Entries taken from a collection
= = = =

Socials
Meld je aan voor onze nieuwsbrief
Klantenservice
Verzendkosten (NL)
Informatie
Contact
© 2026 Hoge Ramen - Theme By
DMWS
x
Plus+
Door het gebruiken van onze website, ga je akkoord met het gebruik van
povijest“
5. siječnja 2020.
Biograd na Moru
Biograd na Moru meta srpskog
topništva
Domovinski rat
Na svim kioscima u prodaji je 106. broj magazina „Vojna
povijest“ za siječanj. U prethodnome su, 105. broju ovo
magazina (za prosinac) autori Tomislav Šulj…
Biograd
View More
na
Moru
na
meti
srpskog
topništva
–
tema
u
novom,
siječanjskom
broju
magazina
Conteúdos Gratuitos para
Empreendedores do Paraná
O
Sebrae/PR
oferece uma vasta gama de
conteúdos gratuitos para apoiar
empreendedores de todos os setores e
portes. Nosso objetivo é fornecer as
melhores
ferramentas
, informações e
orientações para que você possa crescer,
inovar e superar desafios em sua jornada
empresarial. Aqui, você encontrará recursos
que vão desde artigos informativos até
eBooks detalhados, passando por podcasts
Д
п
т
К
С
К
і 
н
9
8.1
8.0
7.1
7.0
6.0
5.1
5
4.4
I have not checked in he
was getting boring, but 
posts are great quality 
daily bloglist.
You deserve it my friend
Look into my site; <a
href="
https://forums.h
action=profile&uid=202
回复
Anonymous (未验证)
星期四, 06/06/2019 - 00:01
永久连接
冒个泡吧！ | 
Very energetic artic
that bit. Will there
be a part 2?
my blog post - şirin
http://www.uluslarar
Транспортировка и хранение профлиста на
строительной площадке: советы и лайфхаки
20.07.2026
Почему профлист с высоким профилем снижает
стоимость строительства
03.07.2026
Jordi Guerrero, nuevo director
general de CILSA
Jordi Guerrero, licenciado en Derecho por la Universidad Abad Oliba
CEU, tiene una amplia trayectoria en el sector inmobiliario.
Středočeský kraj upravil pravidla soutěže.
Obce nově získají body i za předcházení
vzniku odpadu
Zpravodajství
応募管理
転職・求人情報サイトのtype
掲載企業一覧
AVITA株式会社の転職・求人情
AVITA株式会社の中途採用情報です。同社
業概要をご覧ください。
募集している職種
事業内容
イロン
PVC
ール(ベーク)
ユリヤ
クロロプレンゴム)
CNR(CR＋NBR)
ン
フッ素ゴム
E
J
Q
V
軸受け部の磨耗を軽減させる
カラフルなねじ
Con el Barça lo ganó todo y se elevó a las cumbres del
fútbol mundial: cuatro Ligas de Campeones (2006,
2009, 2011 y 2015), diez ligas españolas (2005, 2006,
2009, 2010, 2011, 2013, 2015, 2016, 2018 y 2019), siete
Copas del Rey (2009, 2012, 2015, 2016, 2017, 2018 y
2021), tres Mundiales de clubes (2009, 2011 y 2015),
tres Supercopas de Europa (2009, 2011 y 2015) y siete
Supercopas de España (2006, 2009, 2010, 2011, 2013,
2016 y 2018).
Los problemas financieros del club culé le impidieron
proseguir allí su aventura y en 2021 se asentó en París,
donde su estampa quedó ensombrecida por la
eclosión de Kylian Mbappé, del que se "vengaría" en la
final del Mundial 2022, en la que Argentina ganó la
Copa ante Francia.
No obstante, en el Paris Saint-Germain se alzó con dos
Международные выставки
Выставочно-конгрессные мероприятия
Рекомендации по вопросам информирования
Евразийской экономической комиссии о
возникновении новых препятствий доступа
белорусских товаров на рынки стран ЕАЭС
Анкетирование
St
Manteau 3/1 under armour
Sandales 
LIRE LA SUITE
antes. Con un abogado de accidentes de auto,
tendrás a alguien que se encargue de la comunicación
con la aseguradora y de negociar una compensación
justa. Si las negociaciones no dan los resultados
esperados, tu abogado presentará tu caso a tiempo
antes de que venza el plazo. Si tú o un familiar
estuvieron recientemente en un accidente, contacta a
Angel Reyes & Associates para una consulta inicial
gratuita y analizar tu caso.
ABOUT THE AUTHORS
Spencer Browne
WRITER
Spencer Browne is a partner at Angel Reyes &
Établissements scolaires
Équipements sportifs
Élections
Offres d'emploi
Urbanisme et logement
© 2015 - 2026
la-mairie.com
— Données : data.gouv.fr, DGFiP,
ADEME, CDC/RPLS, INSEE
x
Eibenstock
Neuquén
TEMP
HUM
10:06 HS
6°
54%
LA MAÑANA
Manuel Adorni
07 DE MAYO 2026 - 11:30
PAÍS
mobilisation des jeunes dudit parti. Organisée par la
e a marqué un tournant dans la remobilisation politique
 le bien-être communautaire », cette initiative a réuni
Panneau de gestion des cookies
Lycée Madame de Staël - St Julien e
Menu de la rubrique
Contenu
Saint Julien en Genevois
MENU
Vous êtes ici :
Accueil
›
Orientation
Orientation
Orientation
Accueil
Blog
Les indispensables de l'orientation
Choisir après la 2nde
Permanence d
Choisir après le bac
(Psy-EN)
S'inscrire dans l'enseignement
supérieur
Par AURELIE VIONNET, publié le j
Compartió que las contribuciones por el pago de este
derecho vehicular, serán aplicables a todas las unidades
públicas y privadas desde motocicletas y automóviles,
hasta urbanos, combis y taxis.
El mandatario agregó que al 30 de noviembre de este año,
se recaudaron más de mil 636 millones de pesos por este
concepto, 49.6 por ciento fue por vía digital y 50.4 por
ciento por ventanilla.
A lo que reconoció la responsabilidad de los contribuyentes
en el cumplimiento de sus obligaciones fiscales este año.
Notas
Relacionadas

= = = =

Brief: Edit the rows above, changing "Klantenservice" to "Klantendienst" and leaving everything else untouched.

Solution for this exercise:
Socials
Meld je aan voor onze nieuwsbrief
Klantendienst
Verzendkosten (NL)
Informatie
Contact
© 2026 Hoge Ramen - Theme By
DMWS
x
Plus+
Door het gebruiken van onze website, ga je akkoord met het gebruik van
povijest“
5. siječnja 2020.
Biograd na Moru
Biograd na Moru meta srpskog
topništva
Domovinski rat
Na svim kioscima u prodaji je 106. broj magazina „Vojna
povijest“ za siječanj. U prethodnome su, 105. broju ovo
magazina (za prosinac) autori Tomislav Šulj…
Biograd
View More
na
Moru
na
meti
srpskog
topništva
–
tema
u
novom,
siječanjskom
broju
magazina
Conteúdos Gratuitos para
Empreendedores do Paraná
O
Sebrae/PR
oferece uma vasta gama de
conteúdos gratuitos para apoiar
empreendedores de todos os setores e
portes. Nosso objetivo é fornecer as
melhores
ferramentas
, informações e
orientações para que você possa crescer,
inovar e superar desafios em sua jornada
empresarial. Aqui, você encontrará recursos
que vão desde artigos informativos até
eBooks detalhados, passando por podcasts
Д
п
т
К
С
К
і 
н
9
8.1
8.0
7.1
7.0
6.0
5.1
5
4.4
I have not checked in he
was getting boring, but 
posts are great quality 
daily bloglist.
You deserve it my friend
Look into my site; <a
href="
https://forums.h
action=profile&uid=202
回复
Anonymous (未验证)
星期四, 06/06/2019 - 00:01
永久连接
冒个泡吧！ | 
Very energetic artic
that bit. Will there
be a part 2?
my blog post - şirin
http://www.uluslarar
Транспортировка и хранение профлиста на
строительной площадке: советы и лайфхаки
20.07.2026
Почему профлист с высоким профилем снижает
стоимость строительства
03.07.2026
Jordi Guerrero, nuevo director
general de CILSA
Jordi Guerrero, licenciado en Derecho por la Universidad Abad Oliba
CEU, tiene una amplia trayectoria en el sector inmobiliario.
Středočeský kraj upravil pravidla soutěže.
Obce nově získají body i za předcházení
vzniku odpadu
Zpravodajství
応募管理
転職・求人情報サイトのtype
掲載企業一覧
AVITA株式会社の転職・求人情
AVITA株式会社の中途採用情報です。同社
業概要をご覧ください。
募集している職種
事業内容
イロン
PVC
ール(ベーク)
ユリヤ
クロロプレンゴム)
CNR(CR＋NBR)
ン
フッ素ゴム
E
J
Q
V
軸受け部の磨耗を軽減させる
カラフルなねじ
Con el Barça lo ganó todo y se elevó a las cumbres del
fútbol mundial: cuatro Ligas de Campeones (2006,
2009, 2011 y 2015), diez ligas españolas (2005, 2006,
2009, 2010, 2011, 2013, 2015, 2016, 2018 y 2019), siete
Copas del Rey (2009, 2012, 2015, 2016, 2017, 2018 y
2021), tres Mundiales de clubes (2009, 2011 y 2015),
tres Supercopas de Europa (2009, 2011 y 2015) y siete
Supercopas de España (2006, 2009, 2010, 2011, 2013,
2016 y 2018).
Los problemas financieros del club culé le impidieron
proseguir allí su aventura y en 2021 se asentó en París,
donde su estampa quedó ensombrecida por la
eclosión de Kylian Mbappé, del que se "vengaría" en la
final del Mundial 2022, en la que Argentina ganó la
Copa ante Francia.
No obstante, en el Paris Saint-Germain se alzó con dos
Международные выставки
Выставочно-конгрессные мероприятия
Рекомендации по вопросам информирования
Евразийской экономической комиссии о
возникновении новых препятствий доступа
белорусских товаров на рынки стран ЕАЭС
Анкетирование
St
Manteau 3/1 under armour
Sandales 
LIRE LA SUITE
antes. Con un abogado de accidentes de auto,
tendrás a alguien que se encargue de la comunicación
con la aseguradora y de negociar una compensación
justa. Si las negociaciones no dan los resultados
esperados, tu abogado presentará tu caso a tiempo
antes de que venza el plazo. Si tú o un familiar
estuvieron recientemente en un accidente, contacta a
Angel Reyes & Associates para una consulta inicial
gratuita y analizar tu caso.
ABOUT THE AUTHORS
Spencer Browne
WRITER
Spencer Browne is a partner at Angel Reyes &
Établissements scolaires
Équipements sportifs
Élections
Offres d'emploi
Urbanisme et logement
© 2015 - 2026
la-mairie.com
— Données : data.gouv.fr, DGFiP,
ADEME, CDC/RPLS, INSEE
x
Eibenstock
Neuquén
TEMP
HUM
10:06 HS
6°
54%
LA MAÑANA
Manuel Adorni
07 DE MAYO 2026 - 11:30
PAÍS
mobilisation des jeunes dudit parti. Organisée par la
e a marqué un tournant dans la remobilisation politique
 le bien-être communautaire », cette initiative a réuni
Panneau de gestion des cookies
Lycée Madame de Staël - St Julien e
Menu de la rubrique
Contenu
Saint Julien en Genevois
MENU
Vous êtes ici :
Accueil
›
Orientation
Orientation
Orientation
Accueil
Blog
Les indispensables de l'orientation
Choisir après la 2nde
Permanence d
Choisir après le bac
(Psy-EN)
S'inscrire dans l'enseignement
supérieur
Par AURELIE VIONNET, publié le j
Compartió que las contribuciones por el pago de este
derecho vehicular, serán aplicables a todas las unidades
públicas y privadas desde motocicletas y automóviles,
hasta urbanos, combis y taxis.
El mandatario agregó que al 30 de noviembre de este año,
se recaudaron más de mil 636 millones de pesos por este
concepto, 49.6 por ciento fue por vía digital y 50.4 por
ciento por ventanilla.
A lo que reconoció la responsabilidad de los contribuyentes
en el cumplimiento de sus obligaciones fiscales este año.
Notas
Relacionadas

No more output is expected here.